There are two parts to this whole whoop-tee-do about music compression - the part you hear about, called "psychoacoustic modeling", and the part you don't hear about, called nothing, because you never hear about it.



The first part is somewhat obscure as to what it actually is. I spent a day at an Audio Engineering Seminar at the University of Washington and learned more about analog-to-digital coverters and compression and human hearing than I thought possible. (We have world famous sound guys here in the Pacific Northwest because of Microsoft, Real, and Mackie.)



When I first heard of psychoacoustic modeling, I thought it meant that they had figured out the psychology of listening, and knew, for instance, that if the drums were loud, you weren't concentrating on the trumpet, or some such magic.



Actually, it probably has very little to do with psychology.

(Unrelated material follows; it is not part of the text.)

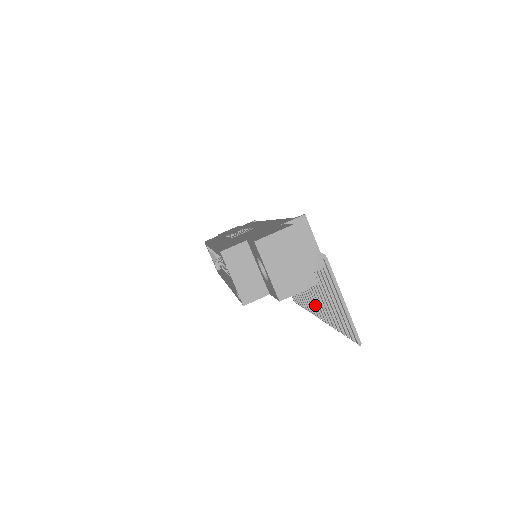
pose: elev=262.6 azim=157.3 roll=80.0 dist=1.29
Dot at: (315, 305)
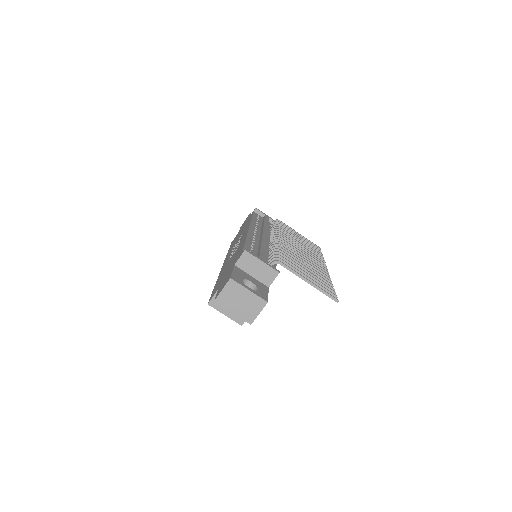
Dot at: occluded
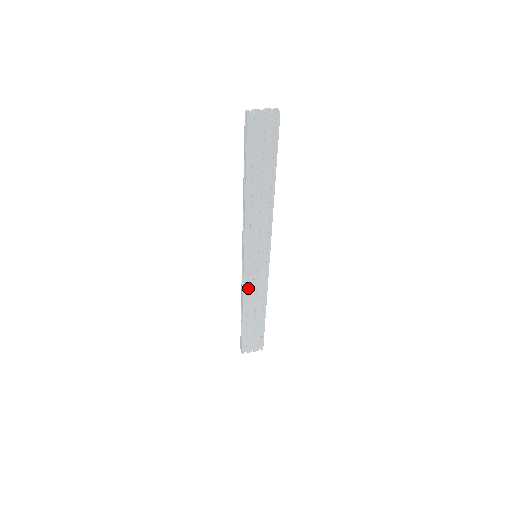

It's more about how your ear actually works physically. Of course, since we don't cut people open to see how their hearing works while they are alive, the details of how human hearing works are unknown at this time.



Anyway, what psychoacoustic modeling actually means is that when two frequencies are really close to each other, then depending on their relative volumes, you may only hear one of them.



So to compress drums and still have them sound good, you could probably throw away half or more of all the frequencies in the drums.



The more frequencies there are in the music, the more you can throw away without most people hearing it.



There you go. That's the first part - the "famous" part - the psychoacoustic modeling part.



The second part you never hear about is simply this: missing frequencies are expensive to encode the regular way (in .wav or pcm files or as they say, in the time domain), but can be cheaply encoded in the frequency domain (the way .wma or .mp3 or .rax files are stored).



What this means is that if your music has a low enough number of frequencies in it, then an mp3 file can nearly losslessly encode it. It's simply a more efficient encoding. Nothing needs to be thrown away except silence.



Well, I guess it's true that if psychoacoustic modeling throws away the frequencies you can't hear, then the ones that aren't there would count in that, but that's not generally what they are talking about.



Silence is golden. In this case, silent frequencies are golden.



The ramification of this is that you can compress music with mp3 or wma to a high degree and literally not lose any of the real music. Some math errors creep in, but they are minor.



When Microsoft says wma at 192 kbps is "transparent CD quality", and Sony's new Hi-MD Minidisc player can "transparently encode" CDs at 256 kbps, they mean it!



That compression is nearly lossless.



Nobody will ever tell you that, except me. I think they (whoever they are) don't want to draw attention to the fact that at high bit rates, "lossy" compression isn't.